Barcelona es esta ciudad cromática: de botón rojo. De vejez y de juventud. De autóctonos y extranjeros. Extremos que no se tocan, que no se conocen. Todos a un clic de la muerte. Seres encerrados. Porque ya no hay vida, porque hay demasiado. Personas acojonadas porque se derrumba todo. Para unos es el pasado el que llama a la puerta; por otros el futuro. El presente es una barbacoa, un horno crematorio.
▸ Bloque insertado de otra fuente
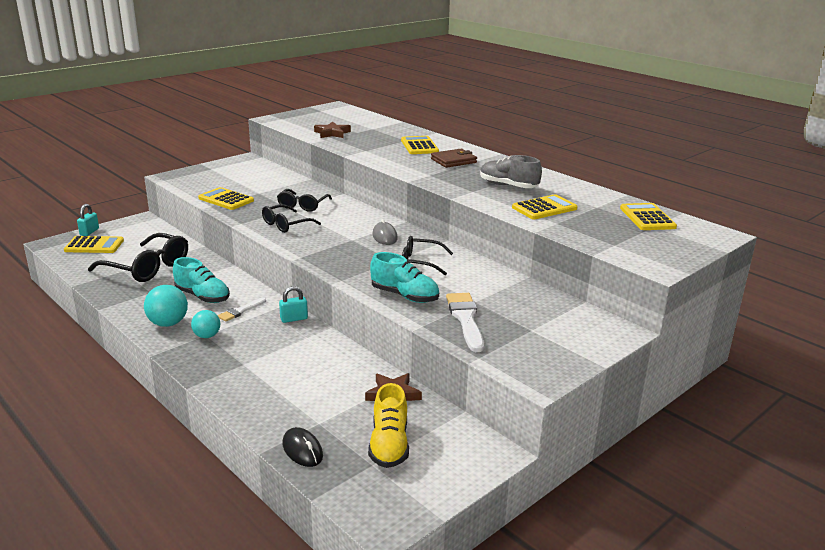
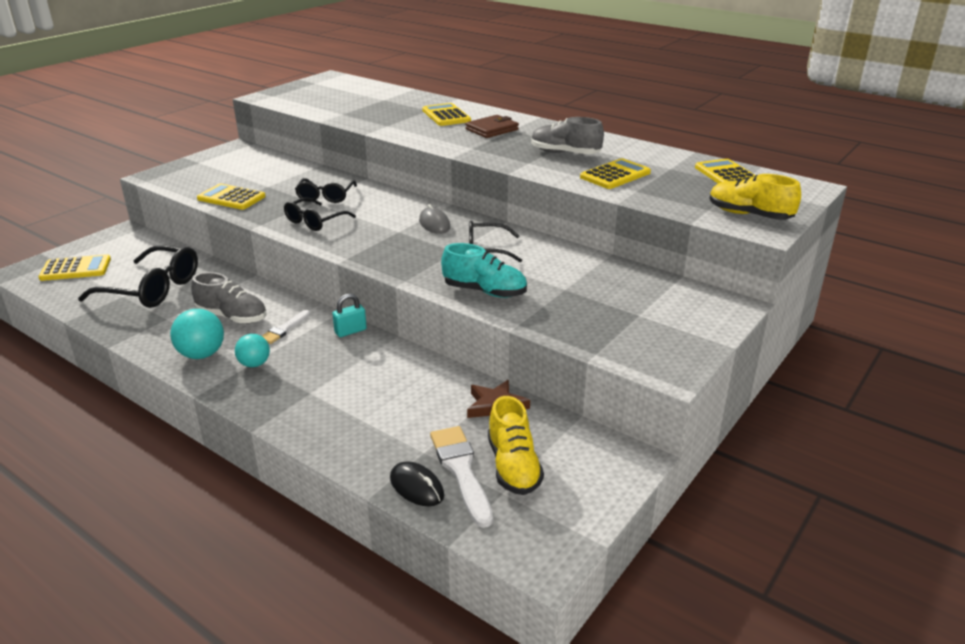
camera: 10 degrees left, 5 degrees up
turquoise padlock [77,204,99,236] -> none
turquoise shoe [173,257,230,303] -> grey shoe [191,272,267,324]
brown star [314,122,351,138] -> none
white brush [446,293,484,352] -> white brush moved to [430,426,493,528]
none -> yellow shoe [709,174,801,220]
Ninguna ciudad, ningún país, ninguna galaxia se puede sentir orgullosa de lo que está pasando, de lo que va a pasar. De lo que estamos cocinando, de lo que estamos ardiendo. Ninguna. Tenemos cenizas antes del fuego. Tenemos ataúdes antes del fallecido. ¿A quién salvaremos? ¿A quién se podrá salvar? Un bombero me contaba que un día volviendo de uno de esos servicios rojos, descendiendo por Via Laietana, se fijó en una pareja que caminaban. Sobresalían de los demás. De la muchedumbre abigarrada. Iban vestidos como antiguos. Como antes. Con esa ropa de los años noventa. Por todo, por aquel andar, esa forma de ser, ese chan, ese recuerdo... “¡Hosti, hosti, mirad, estos son de aquí!”, gritó un bombero desde el camión. Y asomados a la ventana para observar imantados a aquella pareja exótica, estrambótica, alienígena... Otro dijo: “¡Habrá que rescatarlos!” ¿Del pasado? ¿Del futuro? Del presente. Todos son carne, clientes del botón rojo nuclear que es Barcelona.